Where the line containing "Vanexni01: 12 -> 16" appears, begin retyping; continue exactly through the final line of the data. Omit every picture.

☆ ☆ ☆ ☆ ☆ ☆ ☆

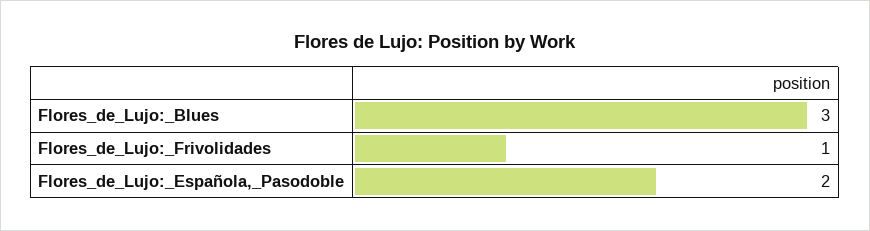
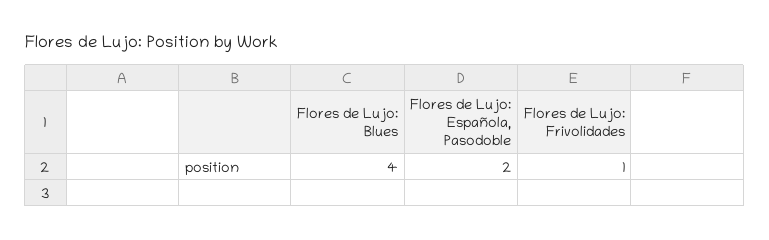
Flores_de_Lujo:_Blues: 3 -> 4

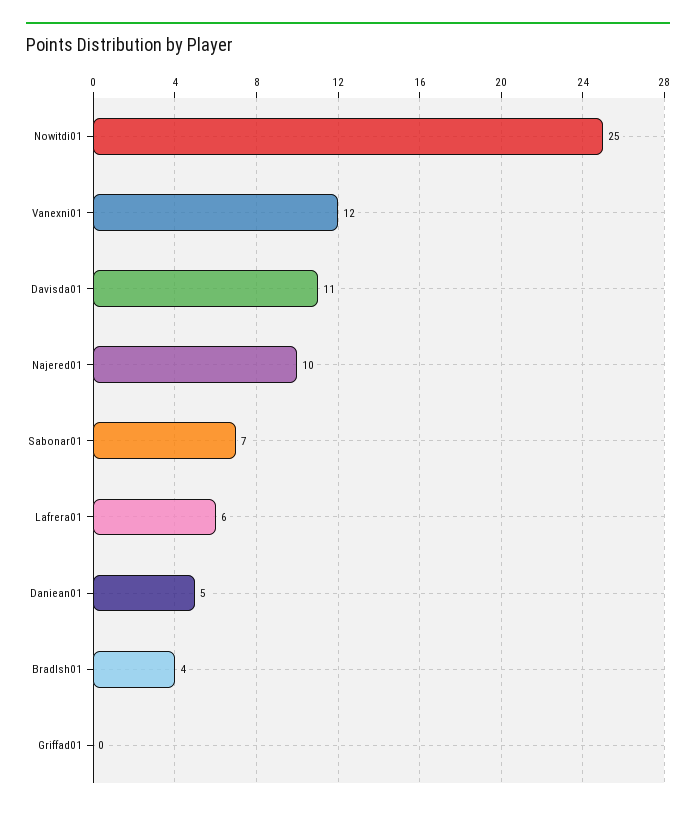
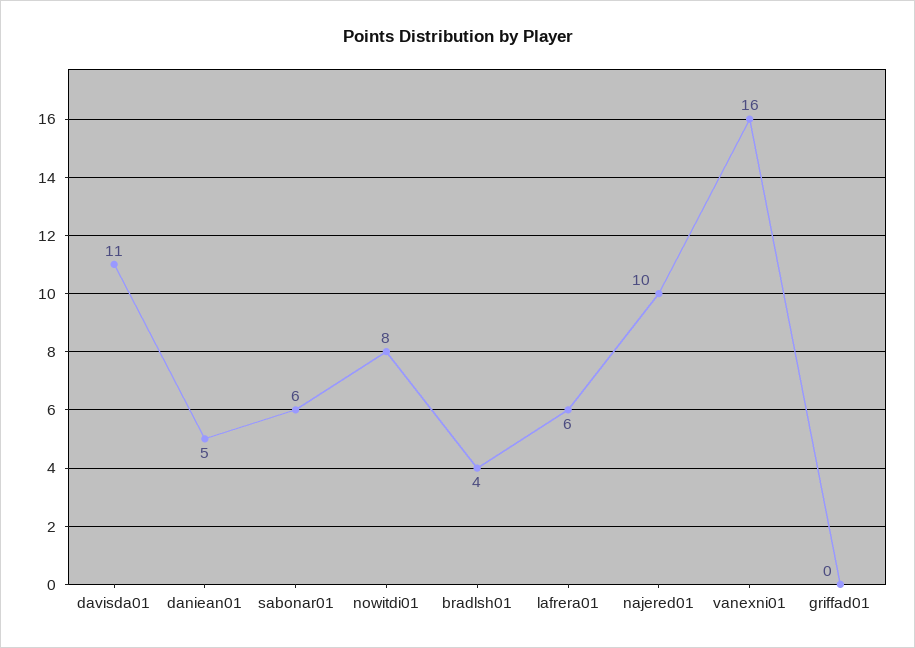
Nowitdi01: 25 -> 8
Vanexni01: 12 -> 16
Sabonar01: 7 -> 6

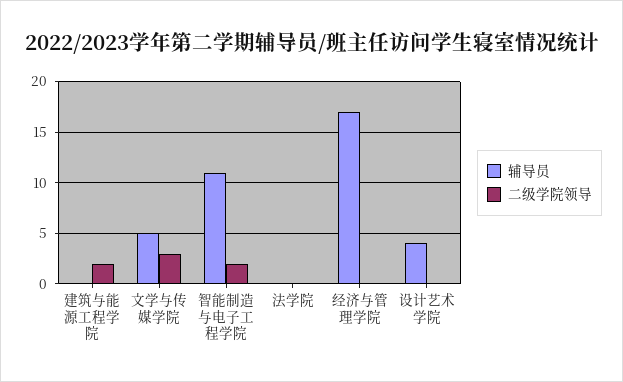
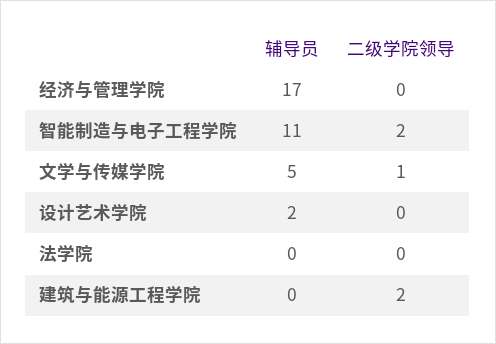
二级学院领导, 文学与传媒学院: 3 -> 1
辅导员, 设计艺术学院: 4 -> 2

☆ ☆ ☆ ☆ ☆ ☆ ☆

Result for this task:
Vanexni01: 12 -> 16
Sabonar01: 7 -> 6

二级学院领导, 文学与传媒学院: 3 -> 1
辅导员, 设计艺术学院: 4 -> 2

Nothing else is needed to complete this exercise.